From the line containing "en Zn. in Haaren" to the end of the records, print every line exactly, both ends included, and leave out the pictures.

(Dataset excerpts)
..............................
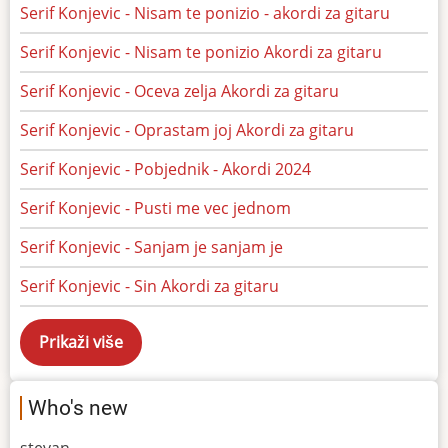
Serif Konjevic - Nisam te ponizio - akordi za gitaru
Serif Konjevic - Nisam te ponizio Akordi za gitaru
Serif Konjevic - Oceva zelja Akordi za gitaru
Serif Konjevic - Oprastam joj Akordi za gitaru
Serif Konjevic - Pobjednik - Akordi 2024
Serif Konjevic - Pusti me vec jednom
Serif Konjevic - Sanjam je sanjam je
Serif Konjevic - Sin Akordi za gitaru
Who's new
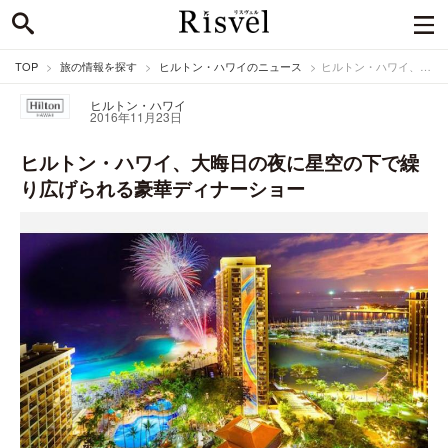
TOP
旅の情報を探す
ヒルトン・ハワイのニュース
ヒルトン・ハワイ、大晦日の夜に星空の下で繰り広げられる豪華ディナーショー
ヒルトン・ハワイ
2016年11月23日
ヒルトン・ハワイ、大晦日の夜に星空の下で繰
り広げられる豪華ディナーショー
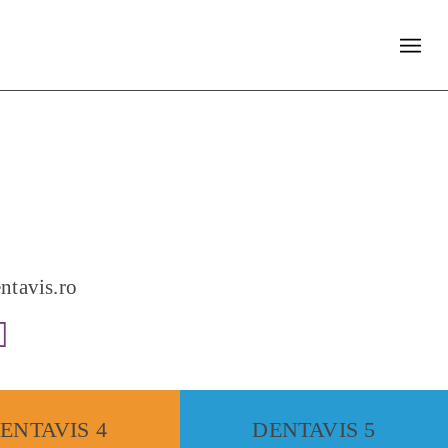
ntavis.ro
ENTAVIS 4
DENTAVIS 5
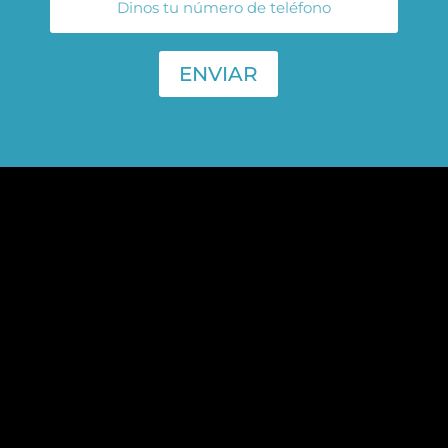
ENVIAR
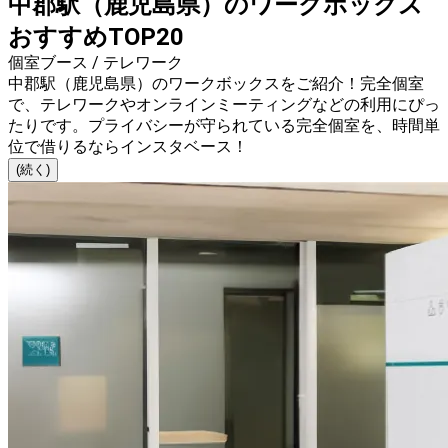
中郡駅（鹿児島県）のワークボックス
おすすめTOP20
個室ブース / テレワーク
中郡駅（鹿児島県）のワークボックスをご紹介！完全個室
で、テレワークやオンラインミーティングなどの利用にぴっ
たりです。プライバシーが守られている完全個室を、時間単
位で借りるならインスタベース！
(続く)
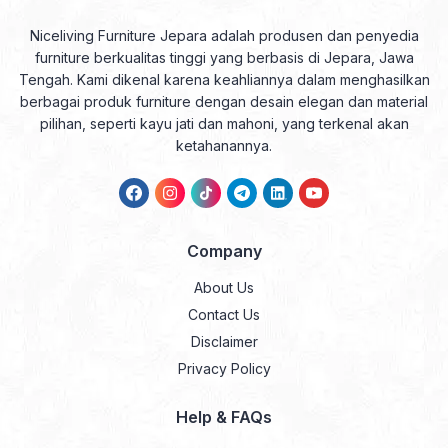
Niceliving Furniture Jepara adalah produsen dan penyedia
furniture berkualitas tinggi yang berbasis di Jepara, Jawa
Tengah. Kami dikenal karena keahliannya dalam menghasilkan
berbagai produk furniture dengan desain elegan dan material
pilihan, seperti kayu jati dan mahoni, yang terkenal akan
ketahanannya.
Company
About Us
Contact Us
Disclaimer
Privacy Policy
Help & FAQs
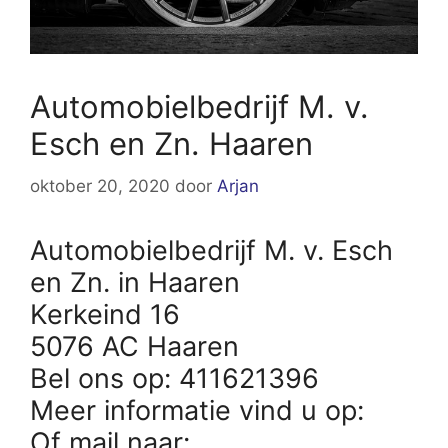
Automobielbedrijf M. v.
Esch en Zn. Haaren
oktober 20, 2020
door
Arjan
Automobielbedrijf M. v. Esch
en Zn. in Haaren
Kerkeind 16
5076 AC Haaren
Bel ons op: 411621396
Meer informatie vind u op:
Of mail naar:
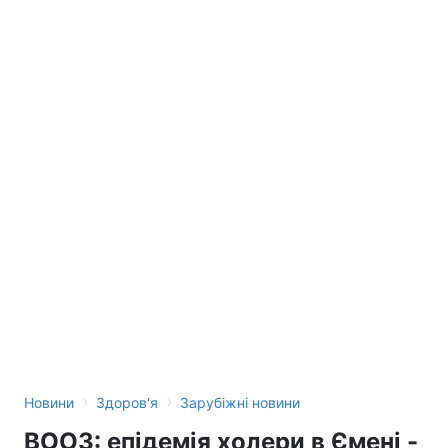
›
›
Новини
Здоров'я
Зарубіжні новини
ВООЗ: епідемія холери в Ємені -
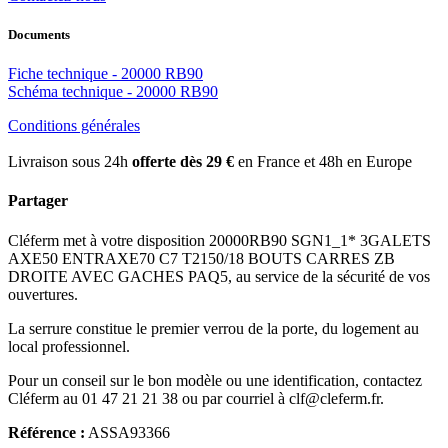
Documents
Fiche technique - 20000 RB90
Schéma technique - 20000 RB90
Conditions générales
Livraison sous 24h
offerte dès 29 €
en France et 48h en Europe
Partager
Cléferm met à votre disposition 20000RB90 SGN1_1* 3GALETS
AXE50 ENTRAXE70 C7 T2150/18 BOUTS CARRES ZB
DROITE AVEC GACHES PAQ5, au service de la sécurité de vos
ouvertures.
La serrure constitue le premier verrou de la porte, du logement au
local professionnel.
Pour un conseil sur le bon modèle ou une identification, contactez
Cléferm au 01 47 21 21 38 ou par courriel à clf@cleferm.fr.
Référence :
ASSA93366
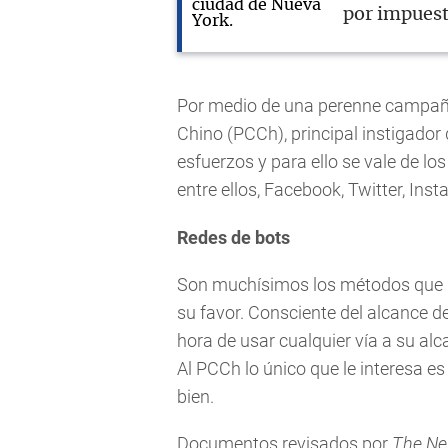
por impuest
Por medio de una perenne campaña
Chino (PCCh), principal instigador 
esfuerzos y para ello se vale de l
entre ellos, Facebook, Twitter, Ins
Redes de bots
Son muchísimos los métodos que ut
su favor. Consciente del alcance d
hora de usar cualquier vía a su al
Al PCCh lo único que le interesa e
bien.
Documentos revisados por
The Ne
..............................
TASK ANSWER
en Zn. in Haaren
Kerkeind 16
5076 AC Haaren
Bel ons op: 411621396
Meer informatie vind u op:
Of mail naar:
›
›
Новини
Здоров'я
Зарубіжні новини
ВООЗ: епідемія холери в Ємені -
Documents
Fiche technique - 20000 RB90
Schéma technique - 20000 RB90
Conditions générales
Livraison sous 24h
offerte dès 29 €
en France et 48h en Europe
Partager
Cléferm met à votre disposition 20000RB90 SGN1_1* 3GALETS
AXE50 ENTRAXE70 C7 T2150/18 BOUTS CARRES ZB
DROITE AVEC GACHES PAQ5, au service de la sécurité de vos
ouvertures.
La serrure constitue le premier verrou de la porte, du logement au
local professionnel.
Pour un conseil sur le bon modèle ou une identification, contactez
Cléferm au 01 47 21 21 38 ou par courriel à clf@cleferm.fr.
Référence :
ASSA93366
por impuest
Por medio de una perenne campaña
Chino (PCCh), principal instigador 
esfuerzos y para ello se vale de l
entre ellos, Facebook, Twitter, Ins
Redes de bots
Son muchísimos los métodos que ut
su favor. Consciente del alcance d
hora de usar cualquier vía a su al
Al PCCh lo único que le interesa e
bien.
Documentos revisados por
The Ne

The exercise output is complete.